I shook my head. “Being a born loser, maybe? Wish I knew.”

Memphis Note
In my research, I came across a newspaper clipping from the late 1800s. A traveling health tonic salesman had killed himself in the Commercial Hotel with an overdose of ether. The tonics he sold offered a remedy for tape worms, but probably just made your insides into outsides and maybe got you a bit high in the process. For some reason, I felt nothing but pity for that man.

25.01.2011
bitter
Joan Lillard

Felix was a cowardly man. Prim, proper, gentlemanly, of course. But a complete and utter coward.

He was afraid of the dark. Scared of strangers. Utterly petrified by any sort of animal. Felix had even once fainted upon seeing himself in the mirror.

He was such a coward that he couldn’t bring himself to end his own life.

You see, poor Felix had lost his girl. She had never known Felix existed. He was too scared to introduce himself. But her wedding announcement in the paper had crushed him.

As fortune would have it, the reverse side of the wedding announcement held a curious bit for those with an overabundance of cowardice. It was an opinion piece about a Southern town, with one particularly intriguing line for a man like Felix.

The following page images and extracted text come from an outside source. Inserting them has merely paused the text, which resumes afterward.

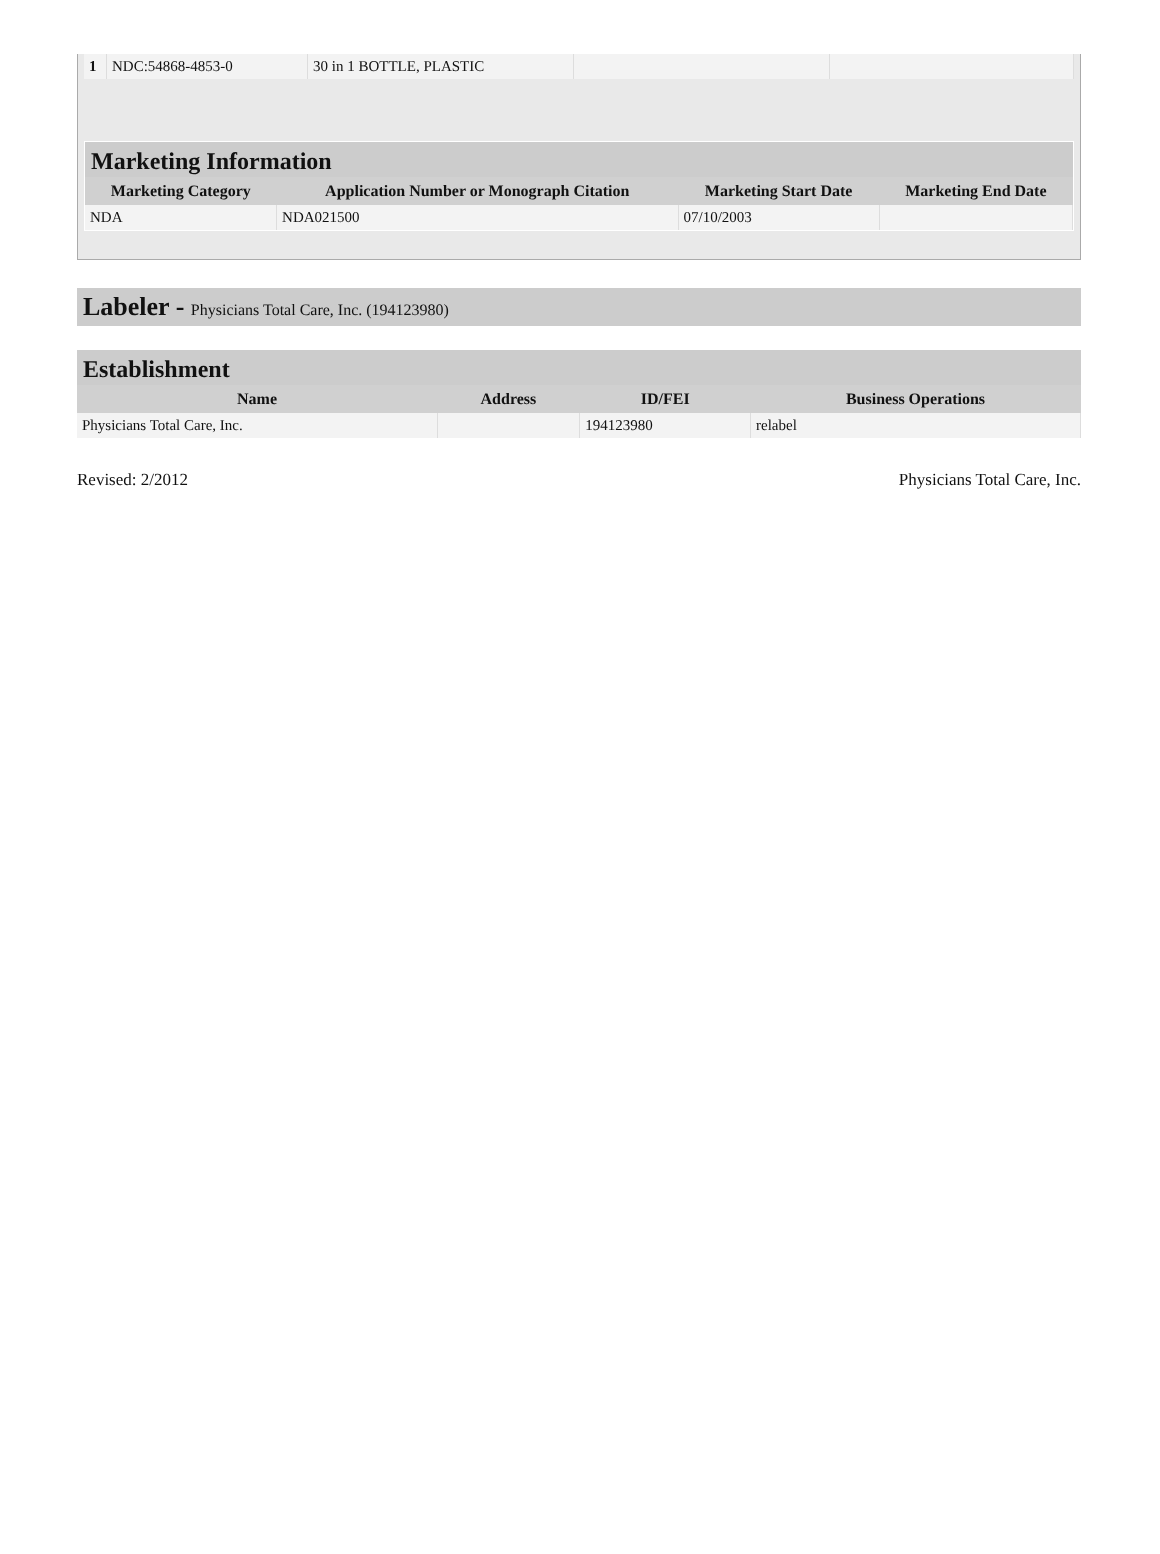| 1 | NDC:54868-4853-0 | 30 in 1 BOTTLE, PLASTIC | | |
Marketing Information
| Marketing Category | Application Number or Monograph Citation | Marketing Start Date | Marketing End Date |
| --- | --- | --- | --- |
| NDA | NDA021500 | 07/10/2003 | |
Labeler - Physicians Total Care, Inc. (194123980)
Establishment
| Name | Address | ID/FEI | Business Operations |
| --- | --- | --- | --- |
| Physicians Total Care, Inc. | | 194123980 | relabel |
Revised: 2/2012 Physicians Total Care, Inc.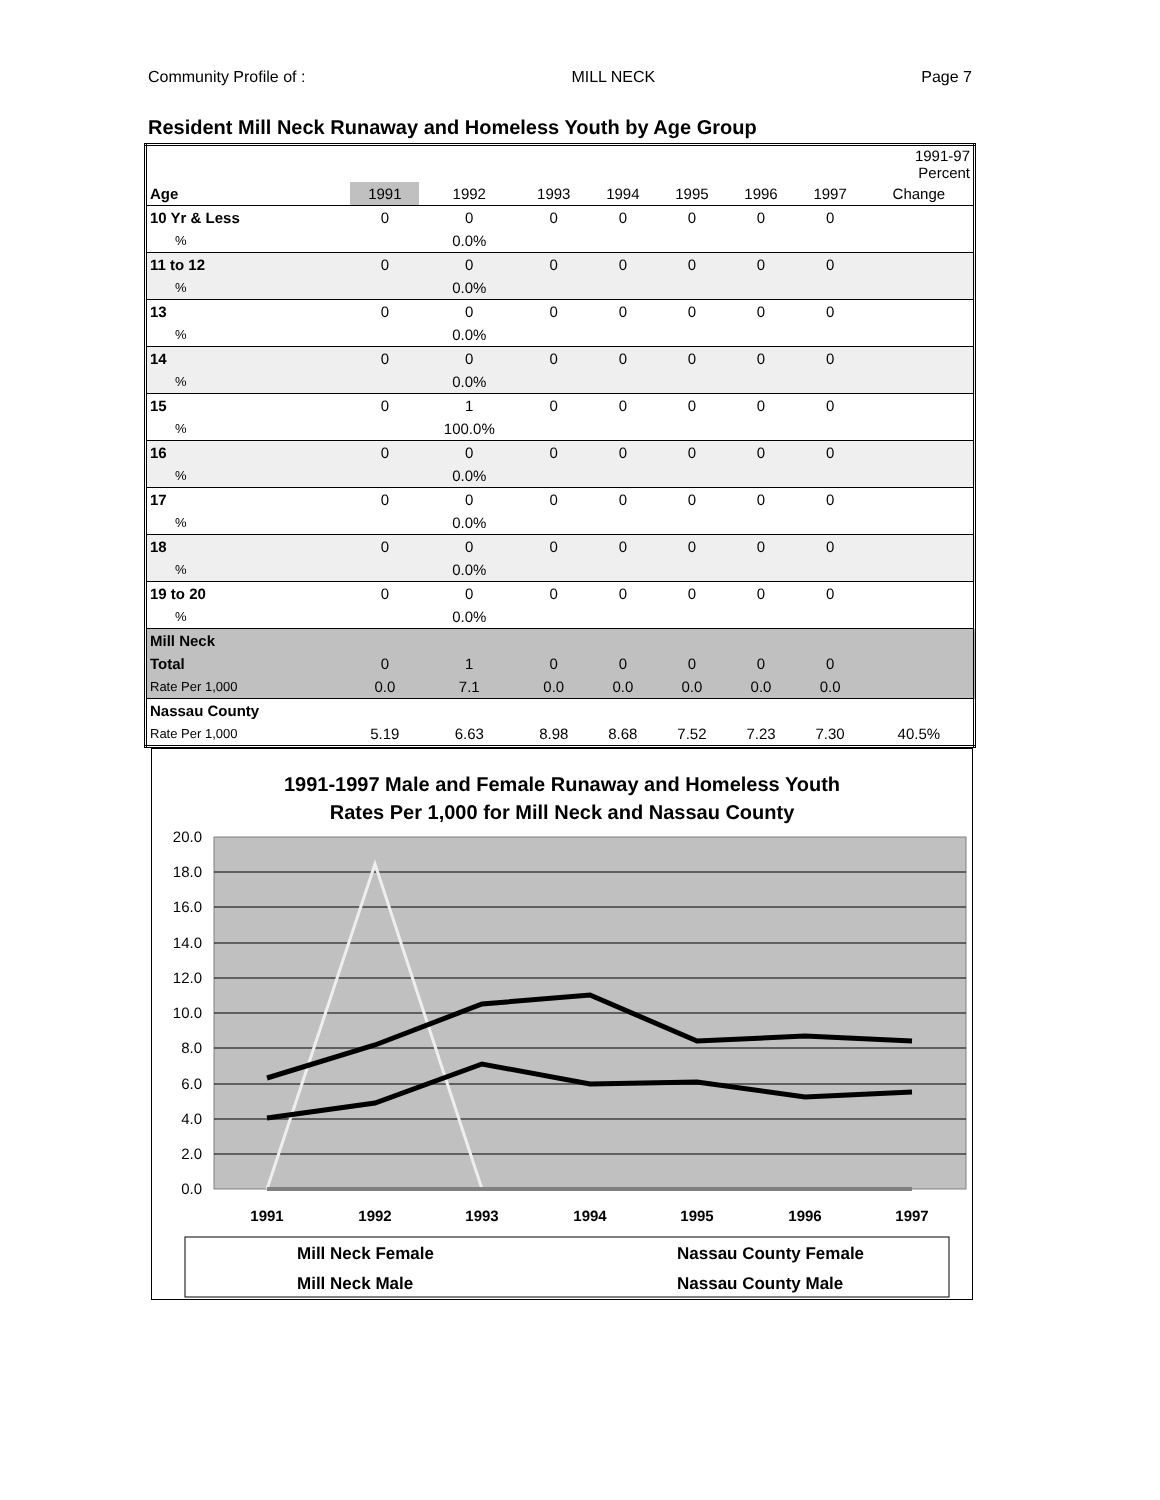Community Profile of : MILL NECK Page 7
Resident Mill Neck Runaway and Homeless Youth by Age Group
| | | | | | | | | 1991-97 Percent |
| --- | --- | --- | --- | --- | --- | --- | --- | --- |
| Age | 1991 | 1992 | 1993 | 1994 | 1995 | 1996 | 1997 | Change |
| 10 Yr & Less | 0 | 0 | 0 | 0 | 0 | 0 | 0 | |
| % | | 0.0% | | | | | | |
| 11 to 12 | 0 | 0 | 0 | 0 | 0 | 0 | 0 | |
| % | | 0.0% | | | | | | |
| 13 | 0 | 0 | 0 | 0 | 0 | 0 | 0 | |
| % | | 0.0% | | | | | | |
| 14 | 0 | 0 | 0 | 0 | 0 | 0 | 0 | |
| % | | 0.0% | | | | | | |
| 15 | 0 | 1 | 0 | 0 | 0 | 0 | 0 | |
| % | | 100.0% | | | | | | |
| 16 | 0 | 0 | 0 | 0 | 0 | 0 | 0 | |
| % | | 0.0% | | | | | | |
| 17 | 0 | 0 | 0 | 0 | 0 | 0 | 0 | |
| % | | 0.0% | | | | | | |
| 18 | 0 | 0 | 0 | 0 | 0 | 0 | 0 | |
| % | | 0.0% | | | | | | |
| 19 to 20 | 0 | 0 | 0 | 0 | 0 | 0 | 0 | |
| % | | 0.0% | | | | | | |
| Mill Neck | | | | | | | | |
| Total | 0 | 1 | 0 | 0 | 0 | 0 | 0 | |
| Rate Per 1,000 | 0.0 | 7.1 | 0.0 | 0.0 | 0.0 | 0.0 | 0.0 | |
| Nassau County | | | | | | | | |
| Rate Per 1,000 | 5.19 | 6.63 | 8.98 | 8.68 | 7.52 | 7.23 | 7.30 | 40.5% |
1991-1997 Male and Female Runaway and Homeless Youth
Rates Per 1,000 for Mill Neck and Nassau County
20.0
18.0
16.0
14.0
12.0
10.0
8.0
6.0
4.0
2.0
0.0
1991
1992
1993
1994
1995
1996
1997
Mill Neck Female
Nassau County Female
Mill Neck Male
Nassau County Male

“If one is unwilling or unable to take one’s own life, all one need do is take a stroll down a Memphis street after dark.”

Which is why he found himself in a dank Memphis bar, clutching the wedding announcement in his left hand and a glass of bitter liquid courage in his right.

And Felix planned to take that walk.

After last call, once he was drunk enough.

Memphis Note
The quotation in this story is my bad paraphrasing from memory of an actual article you can find about Memphis in the Pink Palace. The article is from the late 1880s, and shows that even a century and a half ago, Memphis wasn’t a place for the timid.